Research shows how much can be done to retain an owner’s enthusiasm and continued involvement even when they may not necessarily have enjoyed great success on the racecourse

As this expansion has the effect of increasing the number of horses in training, so it will bring significant benefits for the whole industry. Put simply, more horses in training produces more competitive racing and more betting on the sport. It allows racecourses to put on a better show, and brings economic benefits for trainers, jockeys, stable staff and breeders.

The drive behind what can only be described as a virtuous circle is being led by the ROA. The association is now working with all of racing’s stakeholders on a wide range of initiatives, all of which fell out of the survey.

The central aim of the Ownership Strategy for British Racing is not so much to increase the number of owners but to retain the involvement of existing owners for longer periods. In doing this, the objective is to improve retention levels through initiatives both on and off the racecourse in order to grow the horse population.

Retention of owners is obviously linked to some things outside of our control, but research also shows how much can be done to retain an owner’s enthusiasm and continued involvement even when they may not necessarily have enjoyed great success on the racecourse.

It is a fascinating detail that owners who are members of the ROA remain in ownership, on average, for eight years, whereas this figure comes down to five years for non-members.

The reason for this is clear. Through their membership of this organisation, owners have a much better ownership experience, particularly when they go racing.

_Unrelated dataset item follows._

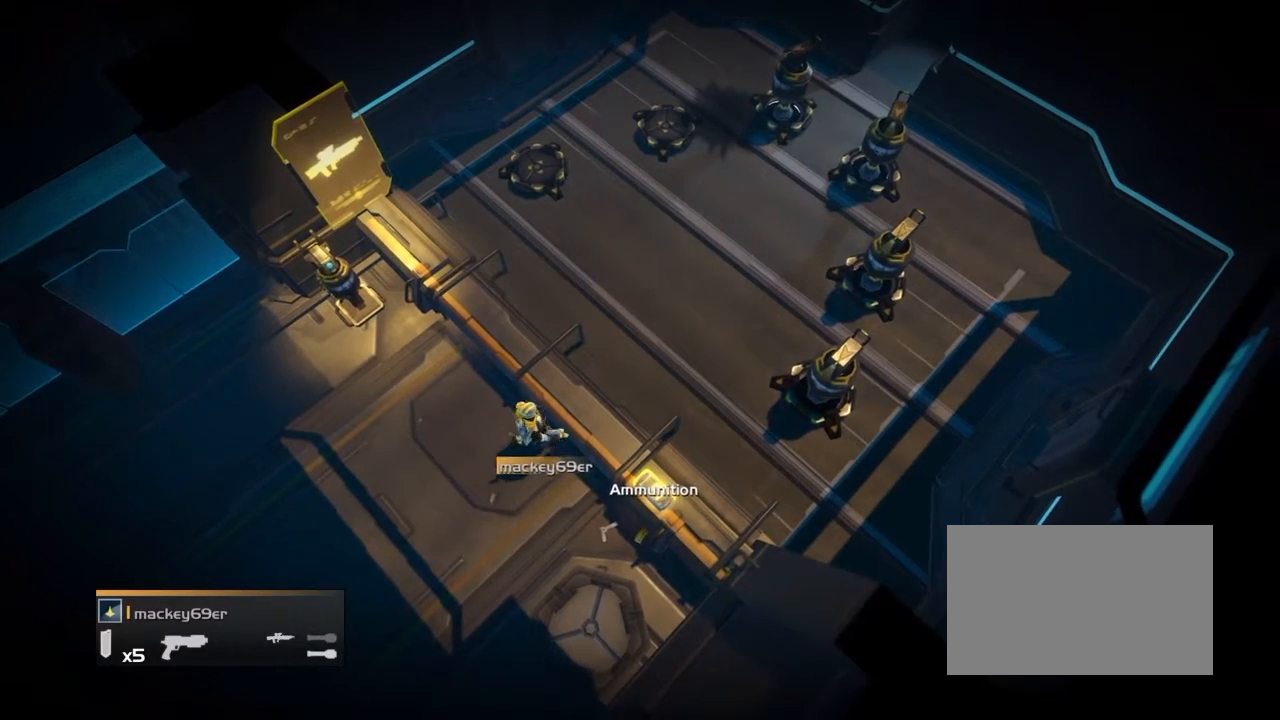
{"buttons": [], "events": [[401, "R2", "up"]]}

They receive benefits, advice and communications that stimulate their enthusiasm even at a time when the success rate with their horses may be below expectations.

To be acknowledged and treated with courtesy on the racecourse, even when you don’t have a runner, is just one example of how a relatively simple thing can make owners feel valued and more likely to retain their involvement in the sport.

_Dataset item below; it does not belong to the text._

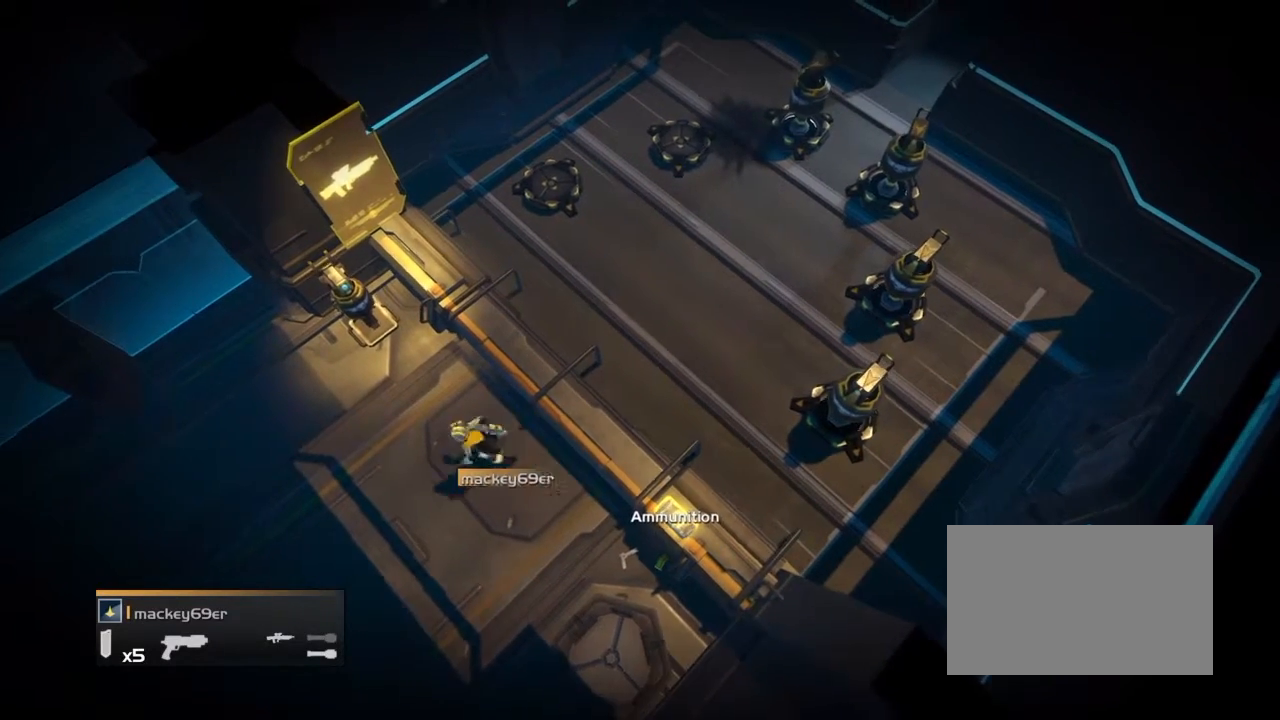
{"buttons": ["R2"], "events": [[400, "R2", "down"]]}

By extending this philosophy into many different aspects of owning racehorses, we believe it will result in a greater buy-in from owners and gradually improve their retention. We should remember that existing owners represent racing’s greatest sales force.

The trainer is clearly central to all of this, often being the owner’s main point of contact. It is also true, however, that most trainers never have enough hours in the day, so it is not surprising that some of them are the last to want to embrace new ideas and working practices.

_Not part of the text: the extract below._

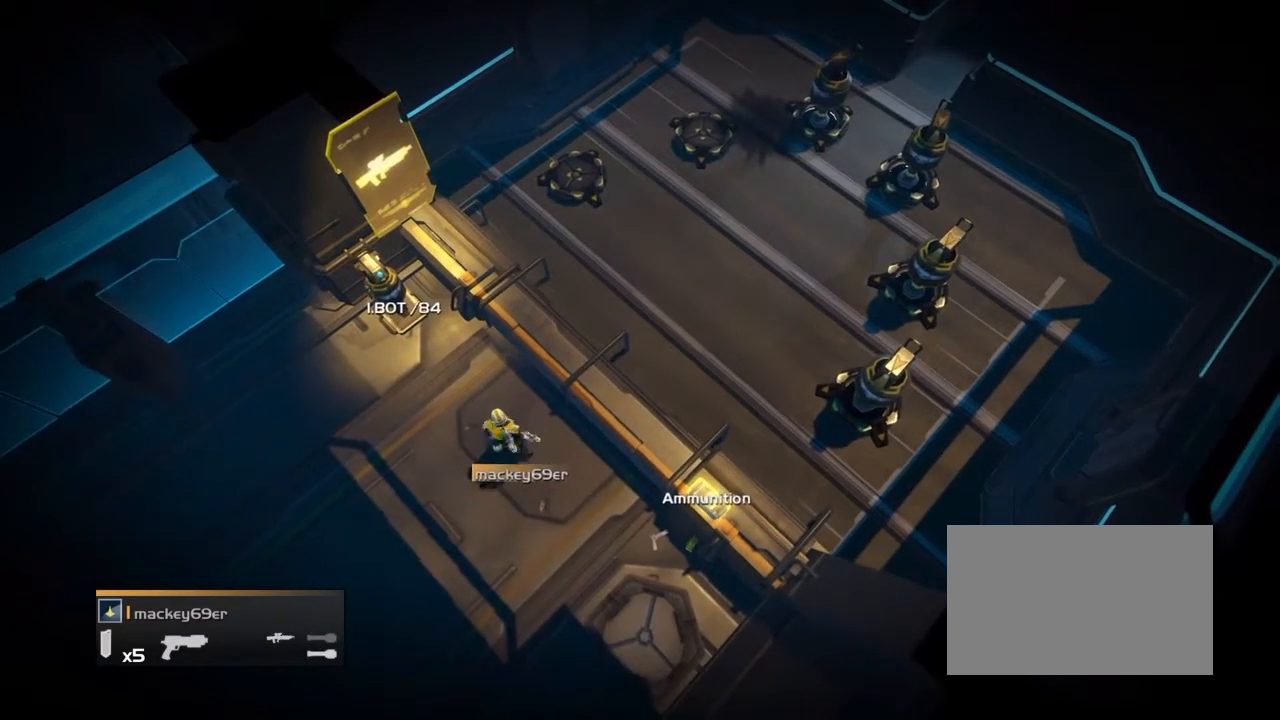
{"buttons": [], "events": [[401, "R2", "up"]]}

But trainers are also the prime beneficiaries of seeing positive results come from these initiatives. They must therefore be persuaded of the importance of developing new skills in such areas as social media and the use of new technology to help enhance their relationship with owners.

Syndicates represent another important strand to this work, representing as they do a gateway for many owners to arrive in the sport. Ensuring that all syndicates adhere to the Code of Conduct is an important way to minimise the number of owners who are put off because they feel they are the victims of sharp practice.

While it is true that owners are now seeing better levels of prize-money – and the new appearance money scheme kicked in at the beginning of the year – this alone will not be sufficient to ensure we meet our objectives.

Whether it is trainers, racecourses or the ROA, we all have to realise that most owners don’t just want to own horses. They – sorry, YOU – have other expectations. You have told us what these expectations are and we now need to continue the work towards meeting them.